# TASK TO COMPLETE
Nothing before the line containing "Corrective Maintenance: A" belongs in the answer; quote that line and all lines after it through the end of the material, word for word.

[LISTED RECORDS — start]

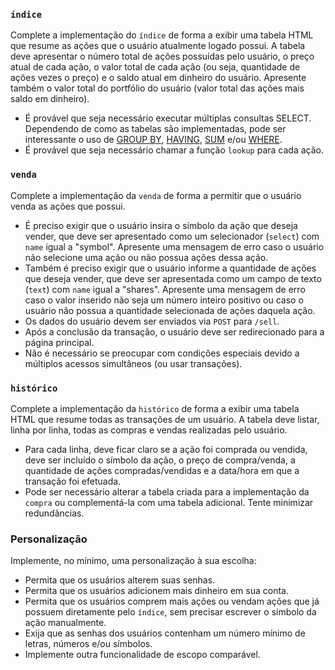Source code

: ### `índice`

Complete a implementação do `índice` de forma a exibir uma tabela HTML que resume as ações que o usuário atualmente logado possui. A tabela deve apresentar o número total de ações possuídas pelo usuário, o preço atual de cada ação, o valor total de cada ação (ou seja, quantidade de ações vezes o preço) e o saldo atual em dinheiro do usuário. Apresente também o valor total do portfólio do usuário (valor total das ações mais saldo em dinheiro).

- É provável que seja necessário executar múltiplas consultas SELECT. Dependendo de como as tabelas são implementadas, pode ser interessante o uso de [GROUP BY](https://www.google.com/search?q=SQLite+GROUP+BY), [HAVING](https://www.google.com/search?q=SQLite+HAVING), [SUM](https://www.google.com/search?q=SQLite+SUM) e/ou [WHERE](https://www.google.com/search?q=SQLite+WHERE).
- É provável que seja necessário chamar a função `lookup` para cada ação.

### `venda`

Complete a implementação da `venda` de forma a permitir que o usuário venda as ações que possui.

- É preciso exigir que o usuário insira o símbolo da ação que deseja vender, que deve ser apresentado como um selecionador (`select`) com `name` igual a "symbol". Apresente uma mensagem de erro caso o usuário não selecione uma ação ou não possua ações dessa ação.
- Também é preciso exigir que o usuário informe a quantidade de ações que deseja vender, que deve ser apresentada como um campo de texto (`text`) com `name` igual a "shares". Apresente uma mensagem de erro caso o valor inserido não seja um número inteiro positivo ou caso o usuário não possua a quantidade selecionada de ações daquela ação.
- Os dados do usuário devem ser enviados via `POST` para `/sell`.
- Após a conclusão da transação, o usuário deve ser redirecionado para a página principal.
- Não é necessário se preocupar com condições especiais devido a múltiplos acessos simultâneos (ou usar transações).

### `histórico`

Complete a implementação da `histórico` de forma a exibir uma tabela HTML que resume todas as transações de um usuário. A tabela deve listar, linha por linha, todas as compras e vendas realizadas pelo usuário.

- Para cada linha, deve ficar claro se a ação foi comprada ou vendida, deve ser incluído o símbolo da ação, o preço de compra/venda, a quantidade de ações compradas/vendidas e a data/hora em que a transação foi efetuada.
- Pode ser necessário alterar a tabela criada para a implementação da `compra` ou complementá-la com uma tabela adicional. Tente minimizar redundâncias.

### Personalização

Implemente, no mínimo, uma personalização à sua escolha:

- Permita que os usuários alterem suas senhas.
- Permita que os usuários adicionem mais dinheiro em sua conta.
- Permita que os usuários comprem mais ações ou vendam ações que já possuem diretamente pelo `índice`, sem precisar escrever o símbolo da ação manualmente.
- Exija que as senhas dos usuários contenham um número mínimo de letras, números e/ou símbolos.
- Implemente outra funcionalidade de escopo comparável.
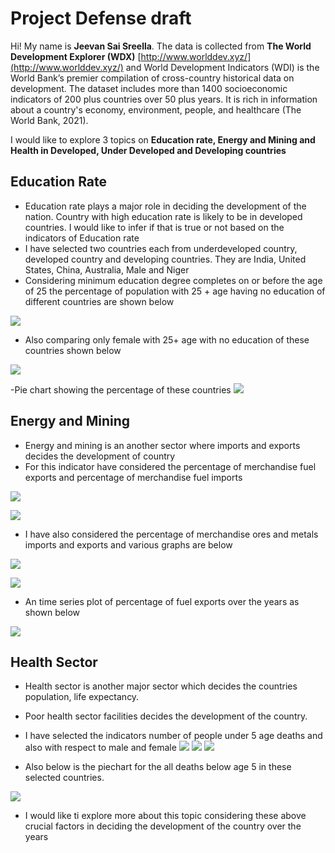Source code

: # Project Defense draft

Hi! My name is **Jeevan Sai Sreella**. The data is collected from **The World Development Explorer (WDX)**   [http://www.worlddev.xyz/](http://www.worlddev.xyz/) and World Development Indicators (WDI) is the World Bank’s premier compilation of cross-country historical data on development. The dataset includes more than 1400 socioeconomic indicators of 200 plus countries over 50 plus years. It is rich in information about a country's economy, environment, people, and healthcare (The World Bank, 2021).

I would like to explore 3 topics on  **Education rate, Energy and Mining and Health in Developed, Under Developed and Developing countries**

## Education Rate

- Education rate plays a major role in deciding the development of the nation. Country with high education rate is likely to be in developed countries. I would like to infer if that is true or not based on the indicators of Education rate
- I have selected two countries each from underdeveloped country, developed country and developing countries. They are India, United States, China, Australia, Male and Niger
- Considering minimum education degree completes on or before the age of 25 the percentage of population with 25 + age having no education of different countries are shown below

![](pop.jpeg)


- Also comparing only female with 25+ age with no education of these countries shown below

![](female.jpeg)


-Pie chart showing the percentage of these countries
![](pop_pie.jpeg)

## Energy and Mining
- Energy and mining is an another sector where imports and exports decides the development of country 
- For this indicator have considered the percentage of merchandise fuel exports and percentage of merchandise fuel imports

![](fuelimports.jpeg)

![](fuelexports.jpeg)

- I have also considered the percentage of merchandise ores and metals imports and exports and various graphs are below

![](oresandmetalsexports.jpeg)

![](oresandmetalsimport.jpeg)

- An time series plot of percentage of fuel exports over the years as shown below

![](timeseriesfuelexports.jpeg)

## Health Sector

- Health sector is another major sector which decides the countries population, life expectancy.
-  Poor health sector facilities decides the development of the country.
- I have selected the indicators number of people under 5 age deaths and also with respect to male and female
 ![](underfive.jpeg)
 ![](underfivemale.jpeg)
 ![](underfivefemale.jpeg)
 
 - Also below is the piechart for the all deaths below age 5 in these selected countries.

![](underfivepie.jpeg)

- I would like ti explore more about this topic considering these above crucial factors in deciding the development of the country over the years
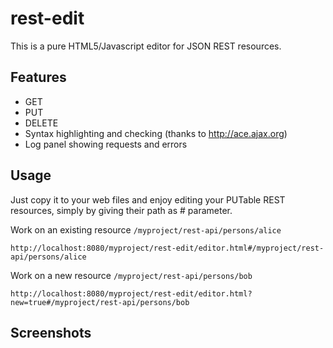 rest-edit
=========

This is a pure HTML5/Javascript editor for JSON REST resources.

Features
--------
* GET
* PUT
* DELETE
* Syntax highlighting and checking (thanks to http://ace.ajax.org)
* Log panel showing requests and errors

Usage
-----

Just copy it to your web files and enjoy editing your PUTable REST resources, simply by giving their path as # parameter.

Work on an existing resource ``/myproject/rest-api/persons/alice``

    http://localhost:8080/myproject/rest-edit/editor.html#/myproject/rest-api/persons/alice

Work on a new resource ``/myproject/rest-api/persons/bob``

    http://localhost:8080/myproject/rest-edit/editor.html?new=true#/myproject/rest-api/persons/bob
    
Screenshots
-----------

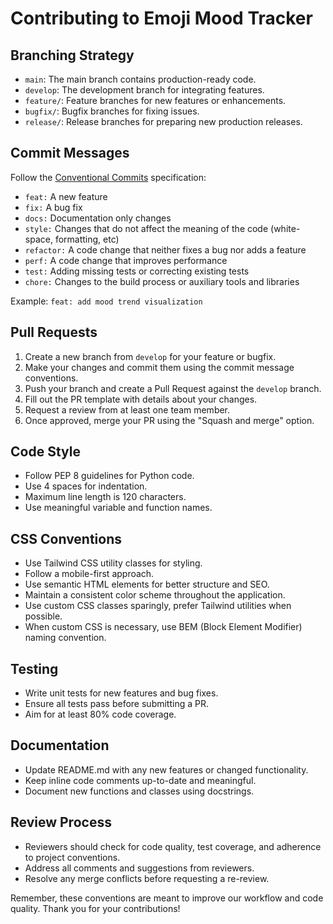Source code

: # Contributing to Emoji Mood Tracker

## Branching Strategy

- `main`: The main branch contains production-ready code.
- `develop`: The development branch for integrating features.
- `feature/`: Feature branches for new features or enhancements.
- `bugfix/`: Bugfix branches for fixing issues.
- `release/`: Release branches for preparing new production releases.

## Commit Messages

Follow the [Conventional Commits](https://www.conventionalcommits.org/) specification:

- `feat:` A new feature
- `fix:` A bug fix
- `docs:` Documentation only changes
- `style:` Changes that do not affect the meaning of the code (white-space, formatting, etc)
- `refactor:` A code change that neither fixes a bug nor adds a feature
- `perf:` A code change that improves performance
- `test:` Adding missing tests or correcting existing tests
- `chore:` Changes to the build process or auxiliary tools and libraries

Example: `feat: add mood trend visualization`

## Pull Requests

1. Create a new branch from `develop` for your feature or bugfix.
2. Make your changes and commit them using the commit message conventions.
3. Push your branch and create a Pull Request against the `develop` branch.
4. Fill out the PR template with details about your changes.
5. Request a review from at least one team member.
6. Once approved, merge your PR using the "Squash and merge" option.

## Code Style

- Follow PEP 8 guidelines for Python code.
- Use 4 spaces for indentation.
- Maximum line length is 120 characters.
- Use meaningful variable and function names.

## CSS Conventions

- Use Tailwind CSS utility classes for styling.
- Follow a mobile-first approach.
- Use semantic HTML elements for better structure and SEO.
- Maintain a consistent color scheme throughout the application.
- Use custom CSS classes sparingly, prefer Tailwind utilities when possible.
- When custom CSS is necessary, use BEM (Block Element Modifier) naming convention.

## Testing

- Write unit tests for new features and bug fixes.
- Ensure all tests pass before submitting a PR.
- Aim for at least 80% code coverage.

## Documentation

- Update README.md with any new features or changed functionality.
- Keep inline code comments up-to-date and meaningful.
- Document new functions and classes using docstrings.

## Review Process

- Reviewers should check for code quality, test coverage, and adherence to project conventions.
- Address all comments and suggestions from reviewers.
- Resolve any merge conflicts before requesting a re-review.

Remember, these conventions are meant to improve our workflow and code quality. Thank you for your contributions!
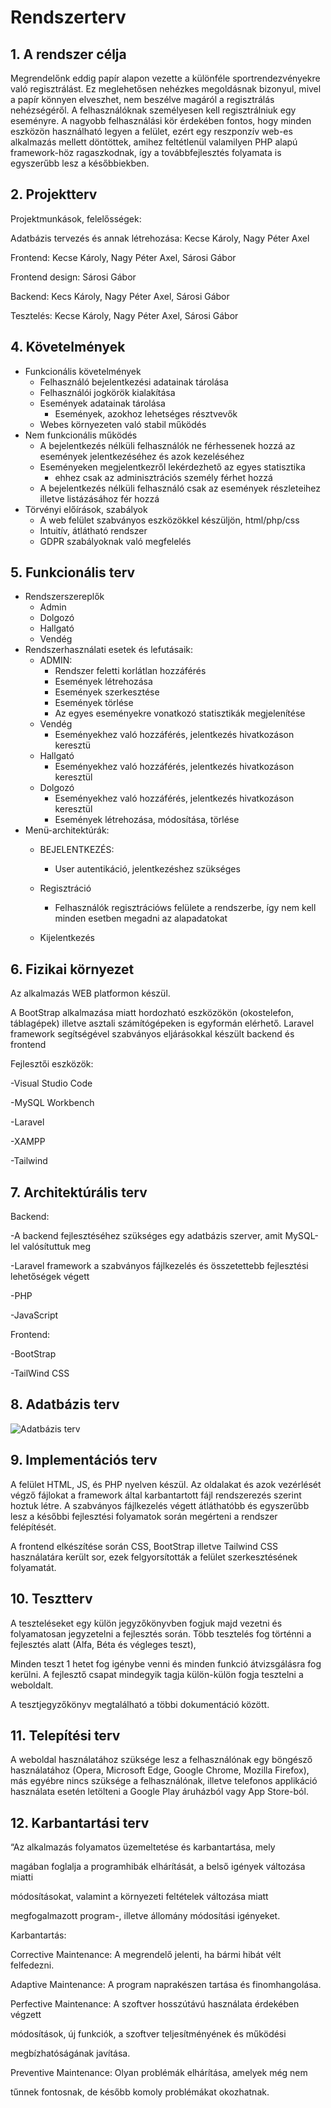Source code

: # Rendszerterv


## 1. A rendszer célja
Megrendelőnk eddig papír alapon vezette a különféle sportrendezvényekre való regisztrálást. 
Ez meglehetősen nehézkes megoldásnak bizonyul, 
mivel a papír könnyen elveszhet, nem beszélve magáról a regisztrálás nehézségéről. 
A felhasználóknak személyesen kell regisztrálniuk egy eseményre. 
A nagyobb felhasználási kör érdekében fontos, 
hogy minden eszközön használható legyen a felület, 
ezért egy reszponzív web-es alkalmazás mellett döntöttek, amihez feltétlenül valamilyen PHP alapú framework-höz ragaszkodnak, 
így a továbbfejlesztés folyamata is egyszerűbb lesz a későbbiekben.



## 2. Projektterv
Projektmunkások, felelősségek:

Adatbázis tervezés és annak létrehozása: Kecse Károly, Nagy Péter Axel

Frontend: Kecse Károly, Nagy Péter Axel, Sárosi Gábor

Frontend design: Sárosi Gábor

Backend: Kecs Károly, Nagy Péter Axel,  Sárosi Gábor

Tesztelés: Kecse Károly, Nagy Péter Axel, Sárosi Gábor

## 4. Követelmények
 - Funkcionális követelmények
   - Felhasználó bejelentkezési adatainak tárolása
   - Felhasználói jogkörök kialakítása
   - Események adatainak tárolása
     - Események, azokhoz lehetséges résztvevők
   - Webes környezeten való stabil működés
 - Nem funkcionális működés
   - A bejelentkezés nélküli felhasználók ne férhessenek hozzá az események jelentkezéséhez és azok kezeléséhez
   - Eseményeken megjelentkezről lekérdezhető az egyes statisztika
     - ehhez csak az adminisztrációs személy férhet hozzá
   - A bejelentkezés nélküli felhasználó csak az események részleteihez illetve listázásához fér hozzá
 - Törvényi előírások, szabályok
   - A web felület szabványos eszközökkel készüljön, html/php/css
   - Intuitív, átlátható rendszer
   - GDPR szabályoknak való megfelelés

## 5. Funkcionális terv
 - Rendszerszereplők
    - Admin  
    - Dolgozó
    - Hallgató
    - Vendég
 - Rendszerhasználati esetek és lefutásaik:
    - ADMIN:
        - Rendszer feletti korlátlan hozzáférés
        - Események létrehozása
        - Események szerkesztése
        - Események törlése
        - Az egyes eseményekre vonatkozó statisztikák megjelenítése
    - Vendég
        - Eseményekhez való hozzáférés, jelentkezés hivatkozáson keresztü
    - Hallgató
        - Eseményekhez való hozzáférés, jelentkezés hivatkozáson keresztül
    - Dolgozó
        - Eseményekhez való hozzáférés, jelentkezés hivatkozáson keresztül
        - Események létrehozása, módosítása, törlése
 - Menü-architektúrák:
    - BEJELENTKEZÉS:
        - User autentikáció, jelentkezéshez szükséges
    
    - Regisztráció
        - Felhasználók regisztrációws felülete a rendszerbe, így nem kell minden esetben megadni az alapadatokat
    - Kijelentkezés


## 6. Fizikai környezet
Az alkalmazás WEB platformon készül.

 A BootStrap alkalmazása miatt hordozható eszközökön (okostelefon, táblagépek) illetve asztali számítógépeken is egyformán elérhető.
Laravel framework segítségével szabványos eljárásokkal készült backend és frontend

Fejlesztői eszközök:

-Visual Studio Code

-MySQL Workbench

-Laravel

-XAMPP

-Tailwind

## 7. Architektúrális terv
Backend:

-A backend fejlesztéséhez szükséges egy adatbázis szerver, amit MySQL-lel valósítuttuk meg

-Laravel framework a szabványos fájlkezelés és összetettebb fejlesztési lehetőségek végett

-PHP

-JavaScript

Frontend:

-BootStrap

-TailWind CSS

##  8. Adatbázis terv

![Adatbázis terv](https://imgur.com/Ji4ywqC.png)

## 9. Implementációs terv
A felület HTML, JS, és PHP nyelven készül. Az oldalakat és azok vezérlését végző fájlokat a framework által karbantartott fájl rendszerezés szerint hoztuk létre.
A szabványos fájlkezelés végett átláthatóbb és egyszerűbb lesz a későbbi fejlesztési folyamatok során megérteni a rendszer felépítését.

A frontend elkészítése során CSS, BootStrap illetve Tailwind CSS használatára került sor, ezek felgyorsították a felület szerkesztésének folyamatát.


## 10. Tesztterv
A teszteléseket egy külön jegyzőkönyvben fogjuk majd vezetni és folyamatosan jegyzetelni a fejlesztés során. Több tesztelés fog történni a fejlesztés alatt (Alfa, Béta és végleges teszt), 

Minden teszt 1 hetet fog igénybe venni és minden funkció átvizsgálásra fog kerülni. A fejlesztő csapat mindegyik tagja külön-külön fogja tesztelni a weboldalt.

A tesztjegyzőkönyv megtalálható a többi dokumentáció között.

## 11. Telepítési terv
A weboldal használatához szüksége lesz a felhasználónak egy böngésző használatához 
(Opera, Microsoft Edge, Google Chrome, Mozilla Firefox), más egyébre nincs szüksége a felhasználónak, 
illetve telefonos applikáció használata esetén letölteni 
a Google Play áruházból vagy App Store-ból.



## 12. Karbantartási terv
“Az alkalmazás folyamatos üzemeltetése és karbantartása, mely

magában foglalja a programhibák elhárítását, a belső igények változása miatti

módosításokat, valamint a környezeti feltételek változása miatt

megfogalmazott program-, illetve állomány módosítási igényeket.

Karbantartás:

Corrective Maintenance: A megrendelő jelenti, ha bármi hibát vélt felfedezni.

Adaptive Maintenance: A program naprakészen tartása és finomhangolása.

Perfective Maintenance: A szoftver hosszútávú használata érdekében végzett

módosítások, új funkciók, a szoftver teljesítményének és működési

megbízhatóságának javítása.

Preventive Maintenance: Olyan problémák elhárítása, amelyek még nem

tűnnek fontosnak, de később komoly problémákat okozhatnak.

[LISTED RECORDS — finish]

# ANSWER TO THIS PROBLEM
Corrective Maintenance: A megrendelő jelenti, ha bármi hibát vélt felfedezni.

Adaptive Maintenance: A program naprakészen tartása és finomhangolása.

Perfective Maintenance: A szoftver hosszútávú használata érdekében végzett

módosítások, új funkciók, a szoftver teljesítményének és működési

megbízhatóságának javítása.

Preventive Maintenance: Olyan problémák elhárítása, amelyek még nem

tűnnek fontosnak, de később komoly problémákat okozhatnak.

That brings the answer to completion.